• **Passage for review**:
>>>>>
Captain Ford, the Detachment Commander, summarized it this way, O'Connor "was going to do anything and everything he could do to save them. He's a true hero."

Covered by a United States Air Force plane, the team was able to withdraw to the Patrol Base, rejoining Captain Ford and the rest of the assault force that undertook this two-day operation. After consolidating and organizing, Captain Ford led the force back to Fire Base Ghecko, where the entire operation had begun over two days earlier. The team suffered two dead and one seriously wounded but had killed over 120 Taliban fighters.

In a ceremony at Fort Bragg, O'Connor was awarded the Distinguished Service Cross. Three other members of this Special Forces team were awarded the Silver Star. MSG Tom Maholic (posthumously), Sergeant First Class Hernandez, and the Detachment Commander, Major Shef Ford.

==Awards and decorations==
===Distinguished Service Cross===

Brendan W. O'Connor

Service: Army

Organization: (ODA-765), Company A, 2nd Battalion, 7th Special Forces Group, 1st Special Forces Command (Airborne)
<<<<<
• **Actions to take**:
1. According to the passage on Brendan W. O'Connor, how many Taliban fighters did the team kill?
2. Pick up the passage on Brendan W. O'Connor right after its final line and continue it.

• **Study material**:
>>>>>
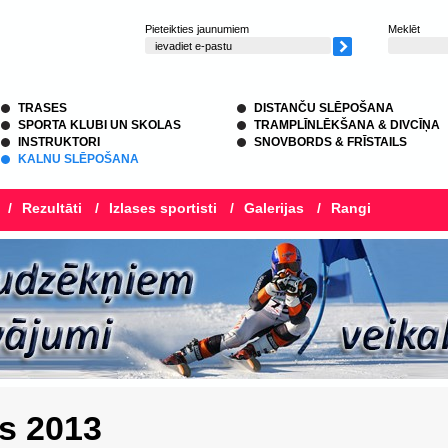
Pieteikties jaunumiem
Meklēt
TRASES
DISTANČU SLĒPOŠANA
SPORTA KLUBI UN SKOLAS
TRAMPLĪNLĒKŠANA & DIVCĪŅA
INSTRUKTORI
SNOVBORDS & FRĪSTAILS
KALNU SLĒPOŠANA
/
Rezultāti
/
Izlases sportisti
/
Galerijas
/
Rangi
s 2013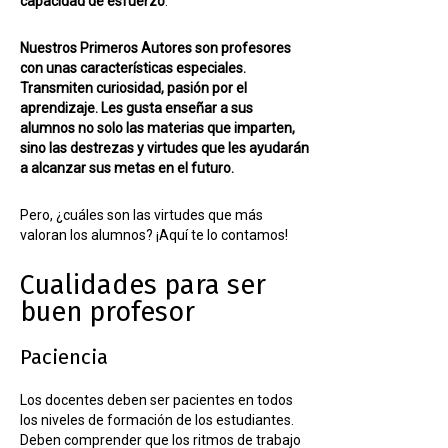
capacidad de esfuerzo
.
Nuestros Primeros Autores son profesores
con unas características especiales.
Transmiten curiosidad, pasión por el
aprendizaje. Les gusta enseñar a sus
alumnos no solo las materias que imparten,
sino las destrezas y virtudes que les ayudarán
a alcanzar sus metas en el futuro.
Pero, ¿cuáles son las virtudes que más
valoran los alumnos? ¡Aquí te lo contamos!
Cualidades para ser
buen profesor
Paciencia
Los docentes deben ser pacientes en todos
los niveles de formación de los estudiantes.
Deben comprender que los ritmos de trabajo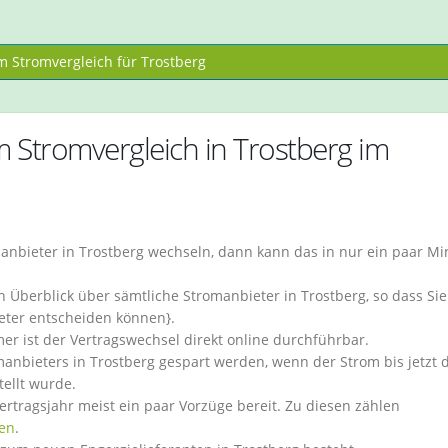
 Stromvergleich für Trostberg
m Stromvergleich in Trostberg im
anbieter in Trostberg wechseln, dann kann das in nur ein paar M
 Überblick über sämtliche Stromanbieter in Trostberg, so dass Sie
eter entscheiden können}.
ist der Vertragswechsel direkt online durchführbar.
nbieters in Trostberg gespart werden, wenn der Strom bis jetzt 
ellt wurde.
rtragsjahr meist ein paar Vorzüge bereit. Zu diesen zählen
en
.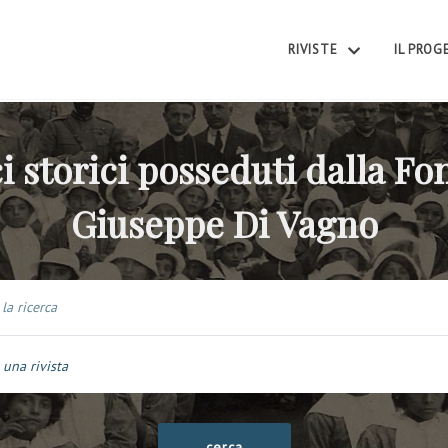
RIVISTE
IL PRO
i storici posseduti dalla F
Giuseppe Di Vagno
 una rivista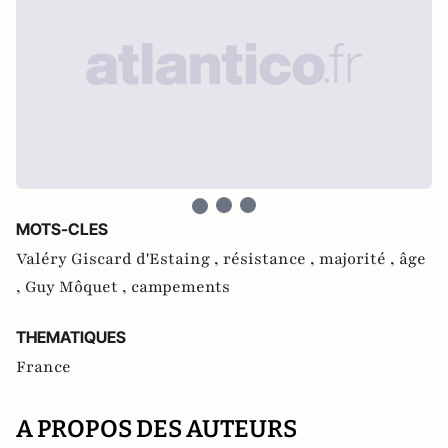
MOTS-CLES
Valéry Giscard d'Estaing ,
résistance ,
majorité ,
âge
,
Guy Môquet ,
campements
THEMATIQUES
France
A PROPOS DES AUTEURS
<<<<<
>>>>>
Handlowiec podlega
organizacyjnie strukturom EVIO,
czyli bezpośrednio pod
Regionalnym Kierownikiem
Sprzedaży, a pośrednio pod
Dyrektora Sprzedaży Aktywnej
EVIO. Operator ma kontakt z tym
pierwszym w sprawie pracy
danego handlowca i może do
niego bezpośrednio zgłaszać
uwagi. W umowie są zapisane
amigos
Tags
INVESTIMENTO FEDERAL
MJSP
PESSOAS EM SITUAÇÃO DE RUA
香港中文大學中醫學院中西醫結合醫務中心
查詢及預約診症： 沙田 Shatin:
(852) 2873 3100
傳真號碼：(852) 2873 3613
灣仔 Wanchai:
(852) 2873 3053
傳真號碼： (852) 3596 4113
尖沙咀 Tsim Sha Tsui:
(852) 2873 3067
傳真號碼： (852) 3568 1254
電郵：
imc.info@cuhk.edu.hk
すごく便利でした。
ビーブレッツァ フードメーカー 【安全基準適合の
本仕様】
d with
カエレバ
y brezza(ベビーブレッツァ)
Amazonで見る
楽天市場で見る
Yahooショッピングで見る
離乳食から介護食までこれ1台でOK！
<<<<<
• **Answer section**:
1. Over 120.

2.
Division: Combined Joint Special Operations Task Force-Afghanistan

Citation:
The President of the United States of America, authorized by Act of Congress, July 9, 1918 (amended by act of July 25, 1963), takes pleasure in presenting the Distinguished Service Cross to Master Sergeant Brendan W. O'Connor, United States Army, for extraordinary heroism in combat as the Senior Medical Sergeant for Special Forces Operational Detachment Alpha 765 (ODA-765), Company A, 2d Battalion, 7th Special Forces Group (Airborne), in support of Operation ENDURING FREEDOM, in Panjawal District, Kandahar Province, Afghanistan. On 24 June 2006, while conducting Operation KAIKI, Sergeant O'Connor led a quick-reaction force to reinforce a surrounded patrol and rescue two wounded comrades. He maneuvered his force through Taliban positions and crawled alone and unprotected, under enemy machinegun fire to reach the wounded soldiers. He provided medical care while exposed to heavy volumes of Taliban fire, then carried one of the wounded 150 meters across open ground to an area of temporary cover. Sergeant First Class O'Connor then climbed over a wall three times, in plain view of the enemy, to assist the wounded soldiers in seeking cover while bullets pounded the structure around them. Sergeant First Class O'Connor assumed duties as the detachment operations sergeant and led the consolidation of three friendly elements, each surrounded, isolated, and receiving fire from all directions. Sergeant First Class O'Connor's distinctive accomplishments and dedication to his comrades are in keeping with the finest traditions of military service and reflect great credit upon himself, the Special Operations Command Central, and the United States Army.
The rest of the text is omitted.